Task item ->
Below are several records. Retype exactly those lines running from the one with "helpen bij het" through the one with "Accepteer Alles", end lines included, and no others.

==== Supplied material

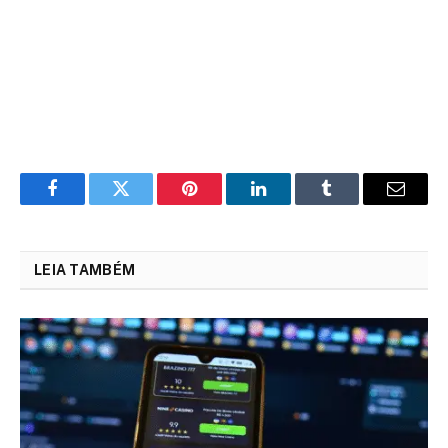
Facebook
Twitter
Pinterest
LinkedIn
Tumblr
Email
LEIA TAMBÉM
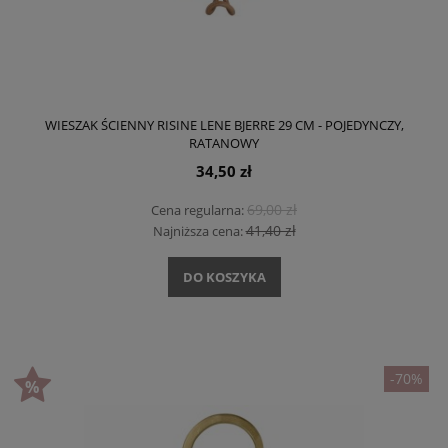
WIESZAK ŚCIENNY RISINE LENE BJERRE 29 CM - POJEDYNCZY,
RATANOWY
34,50 zł
69,00 zł
Cena regularna:
41,40 zł
Najniższa cena:
DO KOSZYKA
-70%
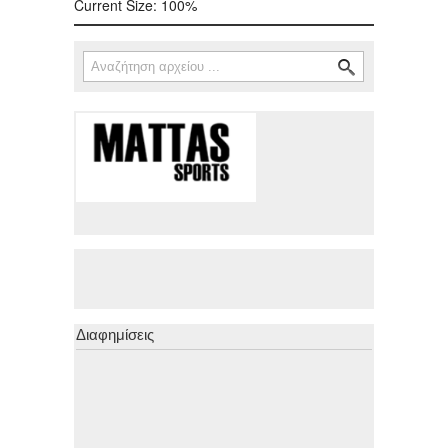
Current Size:
100%
Αναζήτηση
Φόρμα αναζήτησης
Διαφημίσεις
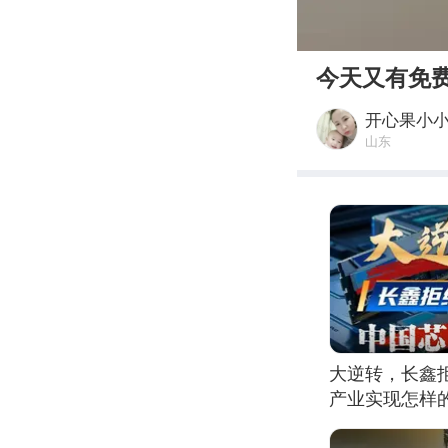
00:00
今天又有免
开心果小
山东
大逆转，长鑫
产业实现怎样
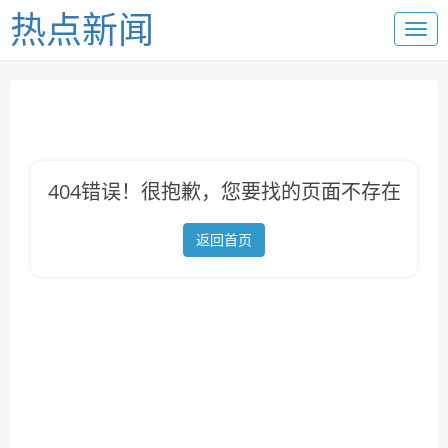
热点新闻
404错误！很抱歉，您要找的页面不存在
返回首页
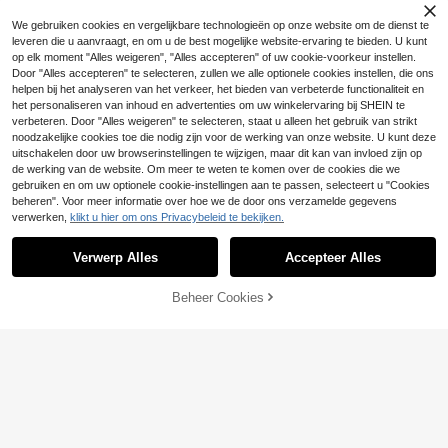
SHEIN Frenchy Sexy
EU Warehouse
We gebruiken cookies en vergelijkbare technologieën op onze website om de dienst te
effenkleurige blouse met open rug e
13
SHEIN VCAY Vrouwen
EU Warehouse
.85€
-1%
13.99€
n korte mouwen voor dames, zomer
leveren die u aanvraagt, en om u de best mogelijke website-ervaring te bieden. U kunt
Gestreept Blouses Met Geknoopt Z
12
op elk moment "Alles weigeren", "Alles accepteren" of uw cookie-voorkeur instellen.
.99€
oom
Door "Alles accepteren" te selecteren, zullen we alle optionele cookies instellen, die ons
helpen bij het analyseren van het verkeer, het bieden van verbeterde functionaliteit en
het personaliseren van inhoud en advertenties om uw winkelervaring bij SHEIN te
verbeteren. Door "Alles weigeren" te selecteren, staat u alleen het gebruik van strikt
noodzakelijke cookies toe die nodig zijn voor de werking van onze website. U kunt deze
uitschakelen door uw browserinstellingen te wijzigen, maar dit kan van invloed zijn op
de werking van de website. Om meer te weten te komen over de cookies die we
gebruiken en om uw optionele cookie-instellingen aan te passen, selecteert u "Cookies
beheren". Voor meer informatie over hoe we de door ons verzamelde gegevens
verwerken,
klikt u hier om ons Privacybeleid te bekijken.
Verwerp Alles
Accepteer Alles
TOEVOEGEN AAN
Beheer Cookies
SHOP NU
WINKELWAGEN
#Vintage
Sweetra Damesoverhemd met kort
Siren Gaze
e mouwen, geruite vierkante hals, k
9
Siren Gaze Casual mi
EU Warehouse
.89€
-1%
9.99€
noopjes, volantrand en strik, geschi
nimalistische mouwloze tanktop me
9
kt voor lente, zomer en herfst
.89€
t asymmetrische strepen in bruin, v
eelzijdige streetwear, zomerblouse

========

Response box ->
helpen bij het analyseren van het verkeer, het bieden van verbeterde functionaliteit en
het personaliseren van inhoud en advertenties om uw winkelervaring bij SHEIN te
verbeteren. Door "Alles weigeren" te selecteren, staat u alleen het gebruik van strikt
noodzakelijke cookies toe die nodig zijn voor de werking van onze website. U kunt deze
uitschakelen door uw browserinstellingen te wijzigen, maar dit kan van invloed zijn op
de werking van de website. Om meer te weten te komen over de cookies die we
gebruiken en om uw optionele cookie-instellingen aan te passen, selecteert u "Cookies
beheren". Voor meer informatie over hoe we de door ons verzamelde gegevens
verwerken,
klikt u hier om ons Privacybeleid te bekijken.
Verwerp Alles
Accepteer Alles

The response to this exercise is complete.